TEXTO PARA REVISAR:
┌──

Felix Efe lo recuerda mientras muestra las cicatrices que tiene en la cintura.

No lo dice, pero con el gesto indica que son las marcas de aquella labor a la que fue sometido, de su pasado como esclavo en Libia.

Y su relato no es único. Es la historia con la que la periodista de la BBC Stephanie Hegarty se encontró una y otra vez al entrevistar en Ciudad de Benín, en el sur de Nigeria, a migrantes que habían sido repatriados del país mediterráneo.

Desde agosto del año pasado Libia colabora con la Unión Europea para limitar la migración por el Mediterráneo, funcionando como país tapón.

Así, la guardia costera intercepta a los migrantes procedentes de una serie de países africanos en aguas libias, antes de que lleguen a Europa.

Gracias a ello, la llegada de migrantes a Italia —la puerta de entrada al continente europeo para los que eligen esa ruta— se redujo a más de la mitad, de acuerdo a los datos de diciembre del Ministerio del Interior de ese país.

└──

REQUISITO 1: Copia el texto sobre los migrantes en Libia entre "Y su relato" y "de ese país.", ambos incluidos, y cambia "guardia costera" por "armada".
REQUISITO 2: Según el texto sobre los migrantes en Libia, ¿desde cuándo colabora Libia con la Unión Europea para limitar la migración por el Mediterráneo?
REQUISITO 3: Completa la parte siguiente del texto sobre los migrantes en Libia a partir de su última oración.
Los ítems son material independiente del texto.

ÍTEMS DE DATOS:
┌──

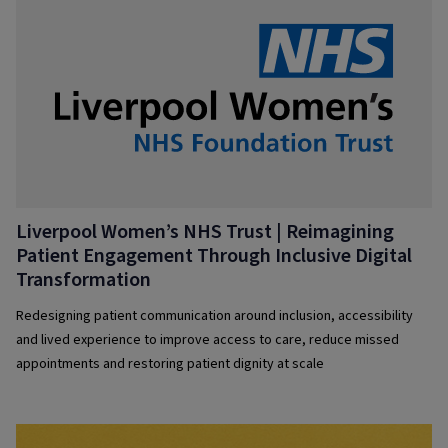
Liverpool Women’s NHS Trust | Reimagining
Patient Engagement Through Inclusive Digital
Transformation
Redesigning patient communication around inclusion, accessibility
and lived experience to improve access to care, reduce missed
appointments and restoring patient dignity at scale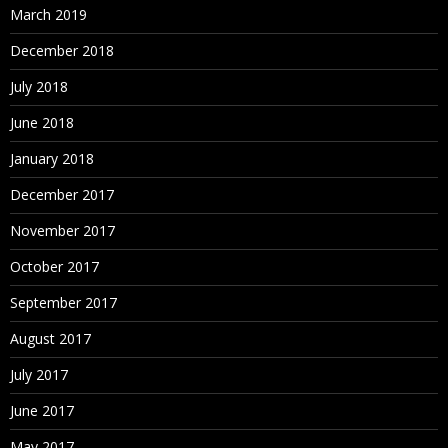
March 2019
December 2018
July 2018
June 2018
January 2018
December 2017
November 2017
October 2017
September 2017
August 2017
July 2017
June 2017
May 2017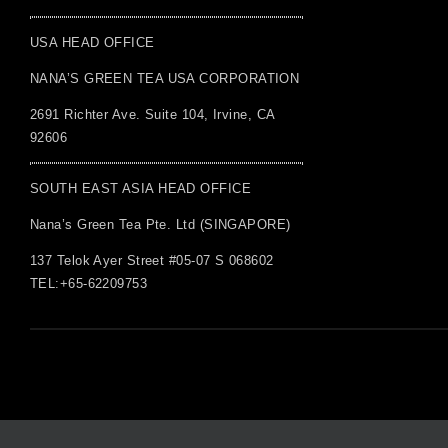
USA HEAD OFFICE
NANA’S GREEN TEA USA CORPORATION
2691 Richter Ave. Suite 104, Irvine, CA
92606
SOUTH EAST ASIA HEAD OFFICE
Nana’s Green Tea Pte. Ltd (SINGAPORE)
137 Telok Ayer Street #05-07 S 068602
TEL:+65-62209753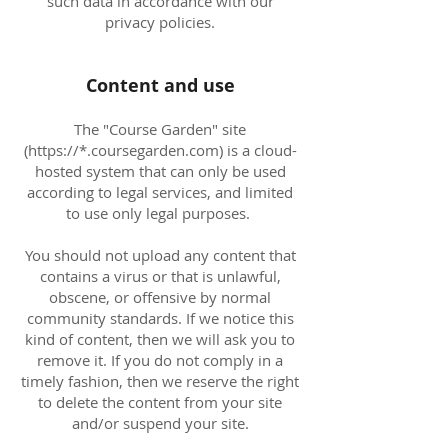
such data in accordance with our
privacy policies.
Content and use
The "Course Garden" site
(https://*.coursegarden.com) is a cloud-
hosted system that can only be used
according to legal services, and limited
to use only legal purposes.
You should not upload any content that
contains a virus or that is unlawful,
obscene, or offensive by normal
community standards. If we notice this
kind of content, then we will ask you to
remove it. If you do not comply in a
timely fashion, then we reserve the right
to delete the content from your site
and/or suspend your site.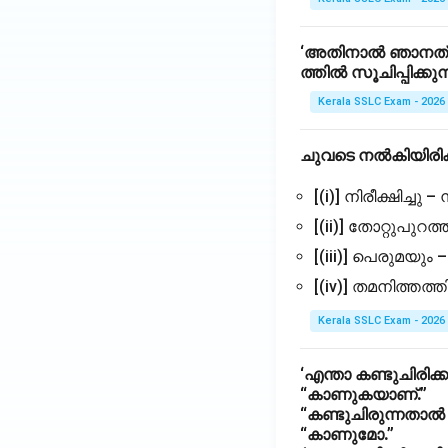
‘അതിനാൽ ഞാനത് ന
ത്തിൽ സൂചിപ്പിക്കുന
Kerala SSLC Exam - 2026
ചുവടെ നൽകിയിരിക
[(i)] നിരീക്ഷിച്ചു –
[(ii)] തോറ്റുപുറത്ത
[(iii)] പെരുമയും
[(iv)] തമനിത്തത
Kerala SSLC Exam - 2026
‘എന്താ കണ്ടുചിരിക്ക
“കാണുകയാണ്.”
“കണ്ടുചിരുന്നതാ
“കാണുമോ.”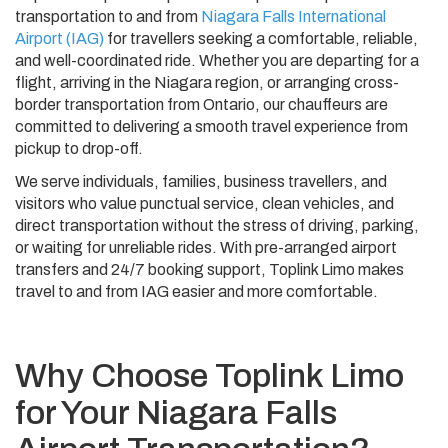
transportation to and from
Niagara Falls International
Airport (IAG)
for travellers seeking a comfortable, reliable,
and well-coordinated ride. Whether you are departing for a
flight, arriving in the Niagara region, or arranging cross-
border transportation from Ontario, our chauffeurs are
committed to delivering a smooth travel experience from
pickup to drop-off.
We serve individuals, families, business travellers, and
visitors who value punctual service, clean vehicles, and
direct transportation without the stress of driving, parking,
or waiting for unreliable rides. With pre-arranged airport
transfers and 24/7 booking support, Toplink Limo makes
travel to and from IAG easier and more comfortable.
Why Choose Toplink Limo
for Your Niagara Falls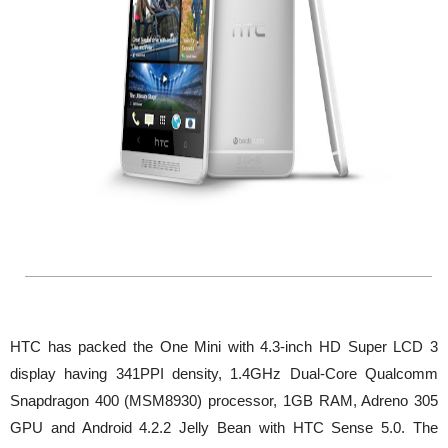
HTC has packed the One Mini with 4.3-inch HD Super LCD 3
display having 341PPI density, 1.4GHz Dual-Core Qualcomm
Snapdragon 400 (MSM8930) processor, 1GB RAM, Adreno 305
GPU and Android 4.2.2 Jelly Bean with HTC Sense 5.0. The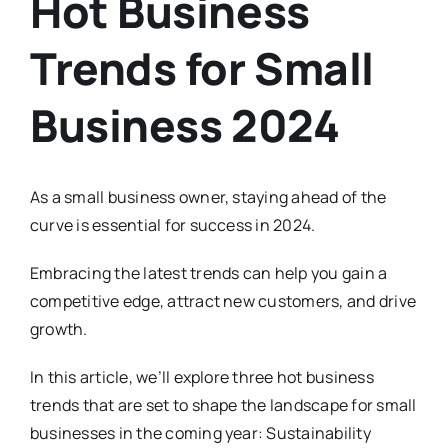
Hot Business
Trends for Small
Business 2024
As a small business owner, staying ahead of the
curve is essential for success in 2024.
Embracing the latest trends can help you gain a
competitive edge, attract new customers, and drive
growth.
In this article, we’ll explore three hot business
trends that are set to shape the landscape for small
businesses in the coming year: Sustainability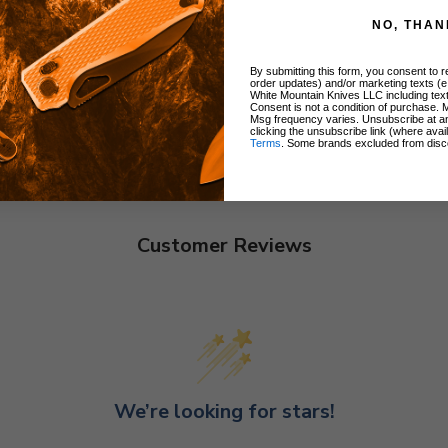
NO, THAN
By submitting this form, you consent to re
order updates) and/or marketing texts (e
White Mountain Knives LLC including text
Consent is not a condition of purchase. 
Msg frequency varies. Unsubscribe at a
clicking the unsubscribe link (where avai
Terms
. Some brands excluded from disc
Customer Reviews
We’re looking for stars!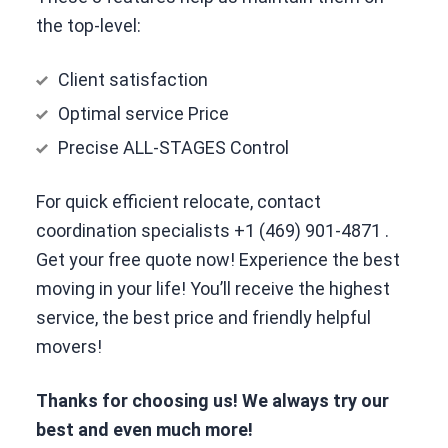
the top-level:
Client satisfaction
Optimal service Price
Precise ALL-STAGES Control
For quick efficient relocate, contact
coordination specialists
+1 (469) 901-4871
.
Get your free quote now! Experience the best
moving in your life! You’ll receive the highest
service, the best price and friendly helpful
movers!
Thanks for choosing us! We always try our
best and even much more!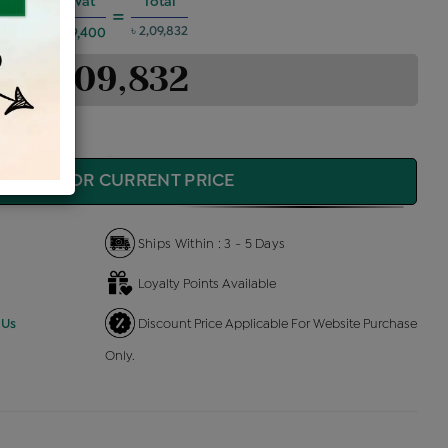
es @6%
Vat
Total
+
=
৳ 2,09,832
৳ 9,400
৳ 2,09,832
QUIRE FOR CURRENT PRICE
Ships Within : 3 - 5 Days
Loyalty Points Available
 Us
Discount Price Applicable For Website Purchase
Only.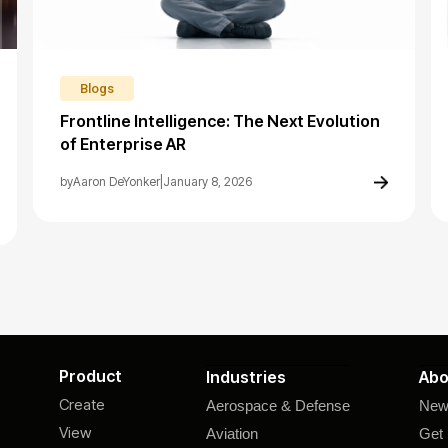
Blogs
Frontline Intelligence: The Next Evolution
of Enterprise AR
by
Aaron DeYonker
|
January 8, 2026
Product
Industries
Abo
Create
Aerospace & Defense
New
View
Aviation
Get 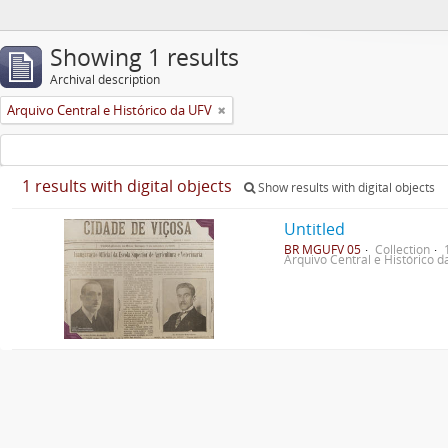
Showing 1 results
Archival description
Arquivo Central e Histórico da UFV
1 results with digital objects
Show results with digital objects
Untitled
BR MGUFV 05
Collection
Arquivo Central e Histórico 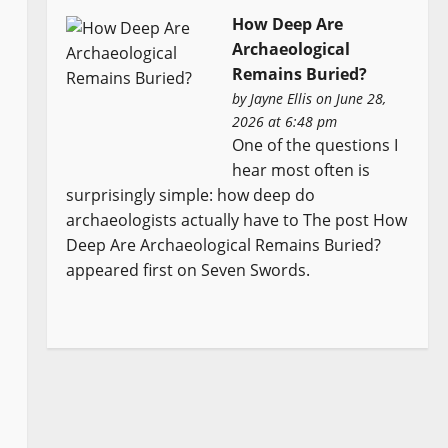
How Deep Are
Archaeological
Remains Buried?
by
Jayne Ellis
on June 28,
2026 at 6:48 pm
One of the questions I
hear most often is
surprisingly simple: how deep do
archaeologists actually have to The post How
Deep Are Archaeological Remains Buried?
appeared first on Seven Swords.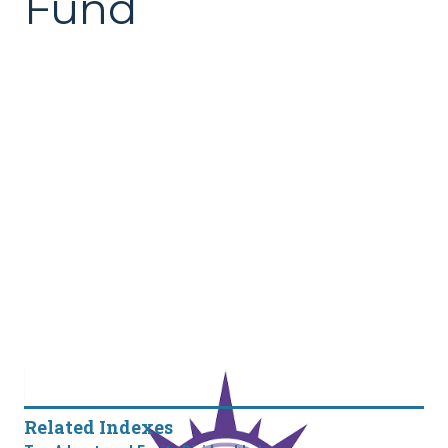
Fund
Related Indexes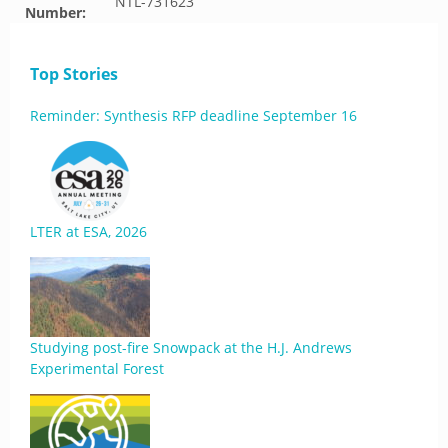
NTL-731623
Number:
Top Stories
Reminder: Synthesis RFP deadline September 16
LTER at ESA, 2026
Studying post-fire Snowpack at the H.J. Andrews
Experimental Forest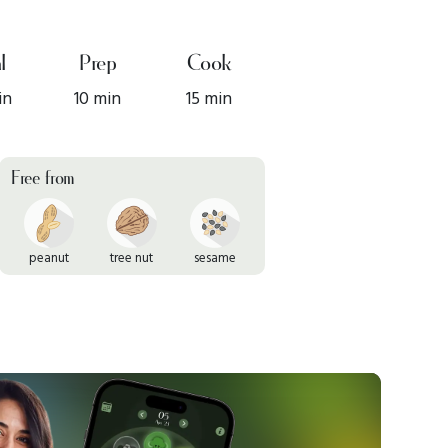
l
Prep
Cook
in
10 min
15 min
Free from
peanut
tree nut
sesame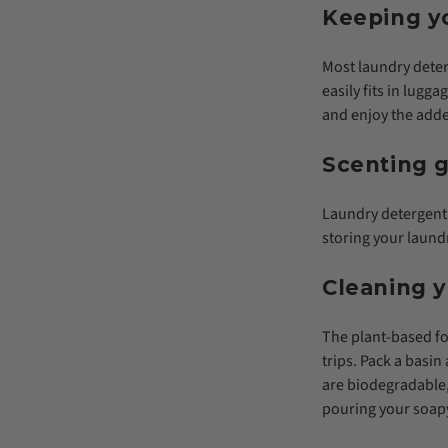
Keeping yo
Most laundry deterg
easily fits in lugg
and enjoy the adde
Scenting g
Laundry detergent 
storing your laundr
Cleaning 
The plant-based fo
trips. Pack a bas
are biodegradable,
pouring your soapy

└──

RESPUESTA 1:
Y su relato no es único. Es la historia con la que la periodista de la BBC Stephanie Hegarty se encontró una y otra vez al entrevistar en Ciudad de Benín, en el sur de Nigeria, a migrantes que habían sido repatriados del país mediterráneo.

Desde agosto del año pasado Libia colabora con la Unión Europea para limitar la migración por el Mediterráneo, funcionando como país tapón.

Así, la armada intercepta a los migrantes procedentes de una serie de países africanos en aguas libias, antes de que lleguen a Europa.

Gracias a ello, la llegada de migrantes a Italia —la puerta de entrada al continente europeo para los que eligen esa ruta— se redujo a más de la mitad, de acuerdo a los datos de diciembre del Ministerio del Interior de ese país.

RESPUESTA 2: Desde agosto del año pasado.

RESPUESTA 3:
La mayoría son llevados a centros de detención en Libia, según denuncia la organización Médicos Sin Fronteras, y allí permanecen un tiempo indeterminado antes de ser devueltos a sus naciones de origen.

Pero muchos denuncian que durante el tiempo de arresto las mismas autoridades de los centros los ceden o venden para que trabajen en condiciones de esclavitud.

Libia lleva desde 2014 sumida en una guerra civil, en la que varias milicias luchan por el poder.

Estas controlan también las prisiones, lo que genera el caldo de cultivo para las situaciones de explotación mencionadas.

A punta de pistola
Por una de ellas pasó también Jackson Uwumarogie, quien fue detenido en la costa libia junto a Felix Efe.

Ambos fueron llevados a Gharyan, una prisión situada a unos 100 kilómetros al sur de la capital, Trípoli.

Y allí, Uwumarogie cuenta cómo escuchó a los guardias negociar su precio con otros hombres: 1000 dinares les pidieron (US$750).


Después escogieron a 20 hombres de las celdas, los metieron en una furgoneta y los llevaron a la granja en la que Efe cultivó cebollas y se ganó las cicatrices.

También alimentaron al ganado, entre otras tareas por las que nunca fueron remunerados y a las que fueron sometidos a punta de pistola. Apenas les daban de comer, cuenta, y dormían en cabañas destartaladas.

“Cuando no nos necesitaron más, nos metieron en un (vehículo) pick up y nos abandonaron en el desierto”, recuerda Uwumarogie.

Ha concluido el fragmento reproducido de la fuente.